[Material provided]:
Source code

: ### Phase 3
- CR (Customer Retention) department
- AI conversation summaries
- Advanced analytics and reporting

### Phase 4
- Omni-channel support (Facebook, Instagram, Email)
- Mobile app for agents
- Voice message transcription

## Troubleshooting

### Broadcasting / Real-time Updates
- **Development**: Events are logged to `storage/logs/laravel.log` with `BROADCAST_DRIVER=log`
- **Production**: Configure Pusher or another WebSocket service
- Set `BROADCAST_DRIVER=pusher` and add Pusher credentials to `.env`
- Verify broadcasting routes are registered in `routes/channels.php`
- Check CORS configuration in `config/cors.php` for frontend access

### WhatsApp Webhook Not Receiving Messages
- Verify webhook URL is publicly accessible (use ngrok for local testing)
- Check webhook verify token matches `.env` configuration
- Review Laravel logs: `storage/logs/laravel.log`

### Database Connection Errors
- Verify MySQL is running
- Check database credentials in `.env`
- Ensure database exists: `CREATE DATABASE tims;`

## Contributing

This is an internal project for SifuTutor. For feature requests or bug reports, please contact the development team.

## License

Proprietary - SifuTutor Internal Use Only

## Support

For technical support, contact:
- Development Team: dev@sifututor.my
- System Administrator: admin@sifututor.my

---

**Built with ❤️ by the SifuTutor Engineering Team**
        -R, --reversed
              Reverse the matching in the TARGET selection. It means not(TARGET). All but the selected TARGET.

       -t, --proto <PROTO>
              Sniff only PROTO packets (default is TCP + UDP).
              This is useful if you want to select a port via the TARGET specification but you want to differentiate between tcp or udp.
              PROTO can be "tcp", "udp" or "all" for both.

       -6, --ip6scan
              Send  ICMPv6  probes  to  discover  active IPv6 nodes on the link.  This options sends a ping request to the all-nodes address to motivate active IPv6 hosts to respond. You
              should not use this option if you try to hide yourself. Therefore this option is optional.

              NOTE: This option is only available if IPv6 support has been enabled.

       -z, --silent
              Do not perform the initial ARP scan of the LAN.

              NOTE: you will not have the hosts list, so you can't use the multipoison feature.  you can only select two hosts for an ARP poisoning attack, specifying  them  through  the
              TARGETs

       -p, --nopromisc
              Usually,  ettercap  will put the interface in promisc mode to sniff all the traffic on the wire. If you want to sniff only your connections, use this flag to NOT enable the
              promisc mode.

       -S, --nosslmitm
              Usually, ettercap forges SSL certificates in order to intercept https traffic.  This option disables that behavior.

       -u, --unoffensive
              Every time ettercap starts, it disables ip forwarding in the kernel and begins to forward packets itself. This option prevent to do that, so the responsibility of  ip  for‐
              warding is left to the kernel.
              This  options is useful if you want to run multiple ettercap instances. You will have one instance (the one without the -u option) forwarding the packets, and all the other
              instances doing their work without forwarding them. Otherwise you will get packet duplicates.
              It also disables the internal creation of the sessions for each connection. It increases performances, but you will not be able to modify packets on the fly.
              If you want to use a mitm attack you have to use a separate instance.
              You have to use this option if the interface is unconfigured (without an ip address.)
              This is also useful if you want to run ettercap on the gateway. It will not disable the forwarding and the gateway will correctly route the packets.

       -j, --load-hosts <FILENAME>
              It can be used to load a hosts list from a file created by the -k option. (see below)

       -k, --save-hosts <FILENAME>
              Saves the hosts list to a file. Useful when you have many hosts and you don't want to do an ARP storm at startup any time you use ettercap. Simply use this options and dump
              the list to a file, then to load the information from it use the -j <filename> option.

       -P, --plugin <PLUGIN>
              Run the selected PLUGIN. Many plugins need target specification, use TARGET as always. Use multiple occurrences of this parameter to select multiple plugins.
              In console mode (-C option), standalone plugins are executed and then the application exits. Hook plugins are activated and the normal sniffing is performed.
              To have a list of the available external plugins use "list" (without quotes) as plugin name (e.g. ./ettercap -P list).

[Instructions to follow]: Look for the word "available" in every line of the listing and copy the lines that have it.

[Task result]:
              NOTE: This option is only available if IPv6 support has been enabled.
              To have a list of the available external plugins use "list" (without quotes) as plugin name (e.g. ./ettercap -P list).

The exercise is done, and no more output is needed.